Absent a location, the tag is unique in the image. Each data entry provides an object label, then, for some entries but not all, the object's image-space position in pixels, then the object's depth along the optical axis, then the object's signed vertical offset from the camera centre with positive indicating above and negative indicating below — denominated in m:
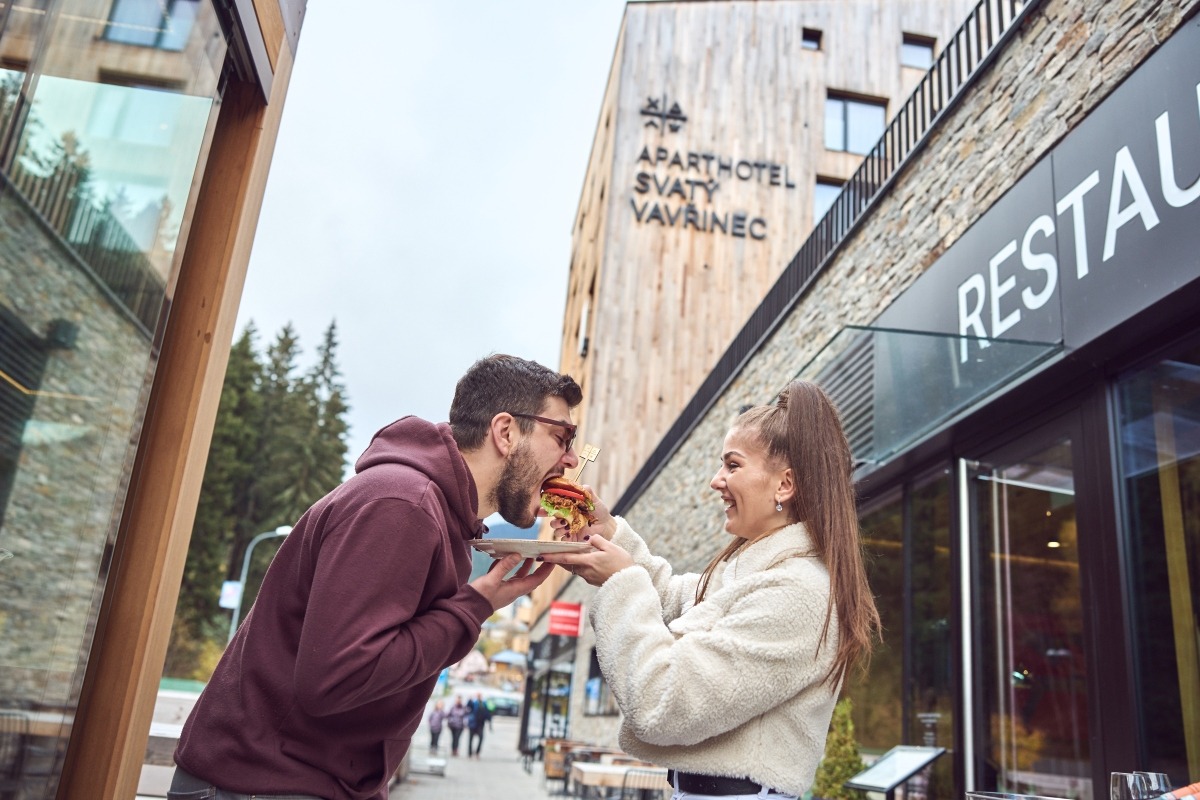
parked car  52.44 -1.22
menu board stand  5.04 -0.27
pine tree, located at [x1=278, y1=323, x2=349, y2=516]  48.00 +12.37
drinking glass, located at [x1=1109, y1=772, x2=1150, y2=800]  1.94 -0.09
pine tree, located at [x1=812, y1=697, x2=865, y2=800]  7.46 -0.36
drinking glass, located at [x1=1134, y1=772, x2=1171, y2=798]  1.94 -0.08
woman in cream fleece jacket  2.01 +0.14
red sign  21.12 +1.51
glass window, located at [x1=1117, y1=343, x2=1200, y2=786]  4.30 +0.90
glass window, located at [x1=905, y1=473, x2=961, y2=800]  6.51 +0.62
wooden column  2.43 +0.49
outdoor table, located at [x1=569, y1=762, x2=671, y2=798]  10.03 -0.86
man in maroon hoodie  1.85 +0.06
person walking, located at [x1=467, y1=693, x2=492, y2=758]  24.58 -0.99
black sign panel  4.13 +2.56
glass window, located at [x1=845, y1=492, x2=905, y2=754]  8.00 +0.60
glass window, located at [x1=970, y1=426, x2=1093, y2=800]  5.25 +0.63
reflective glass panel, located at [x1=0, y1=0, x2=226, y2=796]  1.91 +0.78
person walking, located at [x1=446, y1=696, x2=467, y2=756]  24.39 -1.13
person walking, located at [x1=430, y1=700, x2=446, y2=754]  22.34 -1.10
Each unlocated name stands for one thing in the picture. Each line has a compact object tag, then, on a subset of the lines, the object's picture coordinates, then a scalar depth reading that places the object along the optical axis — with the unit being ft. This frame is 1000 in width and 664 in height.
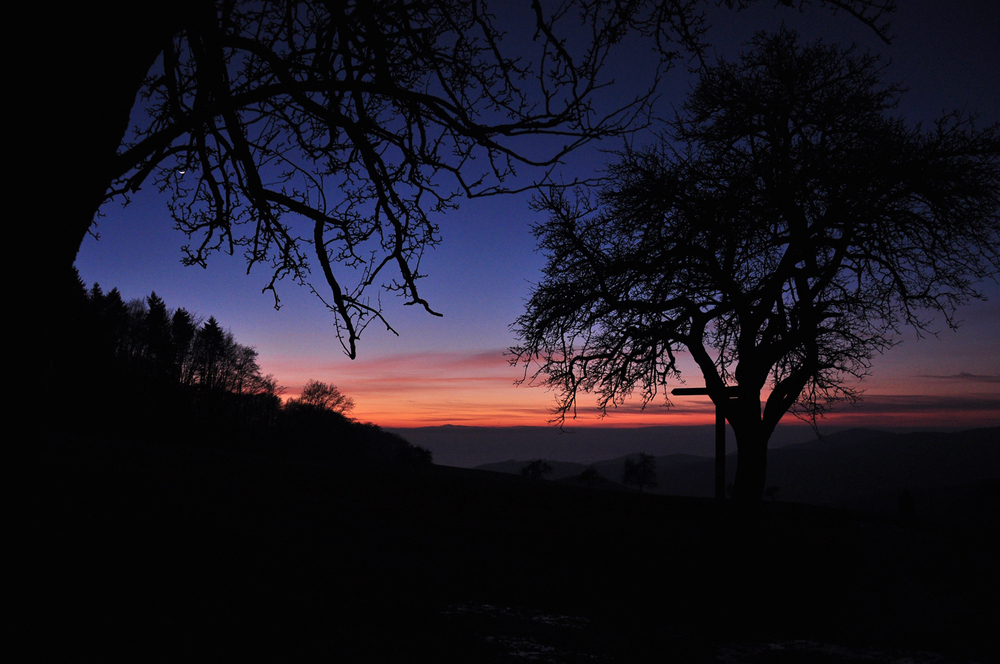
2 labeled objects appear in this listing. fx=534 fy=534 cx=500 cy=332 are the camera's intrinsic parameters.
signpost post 36.50
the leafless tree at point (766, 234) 32.45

=======

Give back, word for word, only the lines above from the line holding "outdoor table, located" to the line holding "person walking, located at [x1=430, y1=700, x2=446, y2=754]", both included.

outdoor table, located at [x1=569, y1=762, x2=671, y2=798]  10.03 -0.86
man in maroon hoodie  1.85 +0.06
person walking, located at [x1=467, y1=693, x2=492, y2=758]  24.58 -0.99
black sign panel  4.13 +2.56
glass window, located at [x1=845, y1=492, x2=905, y2=754]  8.00 +0.60
glass window, located at [x1=970, y1=426, x2=1093, y2=800]  5.25 +0.63
reflective glass panel, located at [x1=0, y1=0, x2=226, y2=796]  1.91 +0.78
person walking, located at [x1=446, y1=696, x2=467, y2=756]  24.39 -1.13
person walking, located at [x1=430, y1=700, x2=446, y2=754]  22.34 -1.10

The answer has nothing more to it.